Each entry below has to be written out again exactly.

Stored data entries

[Start of Attachment]

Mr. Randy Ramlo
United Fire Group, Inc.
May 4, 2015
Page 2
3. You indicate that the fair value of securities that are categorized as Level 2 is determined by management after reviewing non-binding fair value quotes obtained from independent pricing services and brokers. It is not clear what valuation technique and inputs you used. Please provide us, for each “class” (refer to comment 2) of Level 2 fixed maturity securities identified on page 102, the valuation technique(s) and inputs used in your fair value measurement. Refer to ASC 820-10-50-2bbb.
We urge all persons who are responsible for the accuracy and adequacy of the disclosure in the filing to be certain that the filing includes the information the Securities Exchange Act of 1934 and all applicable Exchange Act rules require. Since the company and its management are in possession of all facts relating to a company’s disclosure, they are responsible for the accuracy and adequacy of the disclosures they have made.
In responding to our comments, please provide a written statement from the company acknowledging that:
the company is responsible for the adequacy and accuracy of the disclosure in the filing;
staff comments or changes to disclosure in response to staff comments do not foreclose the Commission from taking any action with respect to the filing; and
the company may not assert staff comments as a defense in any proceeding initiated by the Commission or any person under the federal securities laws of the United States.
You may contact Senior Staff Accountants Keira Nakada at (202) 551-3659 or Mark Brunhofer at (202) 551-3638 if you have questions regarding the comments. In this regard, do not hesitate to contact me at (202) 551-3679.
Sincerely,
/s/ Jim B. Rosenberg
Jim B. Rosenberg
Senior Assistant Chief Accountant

[End of Attachment]

Solution for this task:
Mr. Randy Ramlo
United Fire Group, Inc.
May 4, 2015
Page 2
3. You indicate that the fair value of securities that are categorized as Level 2 is determined by management after reviewing non-binding fair value quotes obtained from independent pricing services and brokers. It is not clear what valuation technique and inputs you used. Please provide us, for each “class” (refer to comment 2) of Level 2 fixed maturity securities identified on page 102, the valuation technique(s) and inputs used in your fair value measurement. Refer to ASC 820-10-50-2bbb.
We urge all persons who are responsible for the accuracy and adequacy of the disclosure in the filing to be certain that the filing includes the information the Securities Exchange Act of 1934 and all applicable Exchange Act rules require. Since the company and its management are in possession of all facts relating to a company’s disclosure, they are responsible for the accuracy and adequacy of the disclosures they have made.
In responding to our comments, please provide a written statement from the company acknowledging that:
the company is responsible for the adequacy and accuracy of the disclosure in the filing;
staff comments or changes to disclosure in response to staff comments do not foreclose the Commission from taking any action with respect to the filing; and
the company may not assert staff comments as a defense in any proceeding initiated by the Commission or any person under the federal securities laws of the United States.
You may contact Senior Staff Accountants Keira Nakada at (202) 551-3659 or Mark Brunhofer at (202) 551-3638 if you have questions regarding the comments. In this regard, do not hesitate to contact me at (202) 551-3679.
Sincerely,
/s/ Jim B. Rosenberg
Jim B. Rosenberg
Senior Assistant Chief Accountant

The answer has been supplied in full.